"Tidak, biasanya kalian selalu berdua, 'kan?"

"Hei, mereka bukan pasangan jadi wajar saja tidak selalu bersama," tukas Winwin.

"Bukan itu, bodoh." Saeron kembali menatap Dejun setelah menjitak kepala Winwin. "Bukan karena Diva, 'kan?"

Dejun semakin mengerut takpaham. "Apa maksudmu?"

"Rumor tentang gadis itu benar, sepertinya dia menyukaimu setelah putus dengan Jungwoo."

"Jungwoo, siapa?"

"Anak Teknik yang terkenal itu," sahut Yangyang. "Dari mana kau tahu Diva mengincar Dejun?"

"Jelas sekali, bukan? Pada semester ini, dia mengikuti dua mata kuliah peminat yang sama dengan Dejun!"

"Hei, kenapa kalian serasi sekali urusan gosip?" Winwin melempar bungkus roti selai ke arah mereka.

"Sialan!" umpat Saeron. "Tapi aku serius, Jun. Ada satu hal yang lebih meyakinkanku lagi; aku melihatnya menghampiri Kinar di perpustakaan waktu itu."

"Kapan?" tanya Dejun. Ia bahkan sudah tidak bernafsu dengan makanan di depannya karena pikiran seputar Kinar langsung memenuhi kepalanya.

"Aku lupa, tapi aku ingat dan tidak mungkin salah lihat. Mereka bercakap serius."

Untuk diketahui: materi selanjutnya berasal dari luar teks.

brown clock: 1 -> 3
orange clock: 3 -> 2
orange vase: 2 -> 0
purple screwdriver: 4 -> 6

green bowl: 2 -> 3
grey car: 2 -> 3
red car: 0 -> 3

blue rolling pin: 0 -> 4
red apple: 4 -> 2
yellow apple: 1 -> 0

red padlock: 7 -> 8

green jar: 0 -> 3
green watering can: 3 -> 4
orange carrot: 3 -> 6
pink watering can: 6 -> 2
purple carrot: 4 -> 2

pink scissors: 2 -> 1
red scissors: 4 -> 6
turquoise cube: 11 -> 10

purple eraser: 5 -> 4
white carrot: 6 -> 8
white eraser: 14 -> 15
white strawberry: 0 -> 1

Dejun menghela napas kasar, kemudian beranjak pergi dari meja itu. Meninggalkan ketiga orang yang kini saling bertatapan dan menyalahkan satu sama lain karena membahas persoalan itu. Langkah tungkainya mengarah pada toilet pria di pojok lobi. Sengaja ia masuk ke situ karena sepi. Ia mencuci tangannya cukup lama karena pikirannya terus melayang pada kejadian semalam.

Masih tercetak jelas dalam ingatannya tentang bagaimana Kinar meracau semalam. Iya, Dejun mendengar racauan itu berulang-ulang. Begitu Saeron menghubunginya, Dejun langsung berhambur ke lobi kosan dan menggendong Kinar menuju kamar di lantai tiga. Ia menjatuhkan gadis itu perlahan di kasur setelah melempar tas di lantai. Memasang kaus kaki di telapak kaki Kinar yang dingin, lantas menutup tubuh gadis itu dengan selimut bulu sebatas leher. Dejun kemudian merapikan rambut gadis itu sesaat.

"Siapa yang menganggapmu beban, bodoh? Kau sungguh tidak peka. Apa perasaan yang kutunjukkan selama ini masih tidak jelas? Kenapa kau justru berpikir demikian?" balas Dejun sebelum menyalakan lampu meja di atas nakas. Cowok itu kemudian keluar kamar setelah mematikan lampu utama. Ia turun, kembali ke kamarnya yang berada di pojok kanan di lantai dua.

•••

Biasanya, Kinar hanya perlu berjalan santai dari kosan menuju kampus karena jaraknya cukup dekat. Kali ini, ia harus berlari sebelum terlambat ujian lagi. Namun, sepertinya harapan untuk tiba di kampus lebih cepat tidak terwujud saat gadis itu tiba-tiba menangkap bayang Hendery yang berdiri tegak di dekat lampu lalu lintas. Cowok itu berdiri tenang di antara orang-orang lainnya seolah menunggu gilirannya berjalan. Kinar refleks menutupi wajahnya dan mengendap-endap agar Hendery tidak menyadari keberadaannya.

Sayang, sepertinya firasat hantu lebih peka dari yang Kinar kira.

"Hei, kau lagi!" sapa Hendery ceria.

Kinar bahkan tak menoleh, ia justru menutup dua telinganya sambil memejam. "Kau kenapa? Masih pusing?"

Lampu hijau menyala, membawa tungkai Kinar berjalan seketika tanpa melirik Hendery sama sekali.

"Kenapa kau diam saja? Halo, spada!" Cowok itu melambaikan tangan di depan wajah Kinar. Membuatnya berhenti dan menghentakkan kaki tidak sabar. Kinar melirik Hendery tajam.

"Nara, kau seharusnya berterima kasih padaku yang menemani perjalanan pulangmu semalam!"

"Apa? Berterima kasih?" Kinar mendengkus takpercaya. "Sudahlah. Aku tidak mau dianggap gila karena berbicara sendiri!"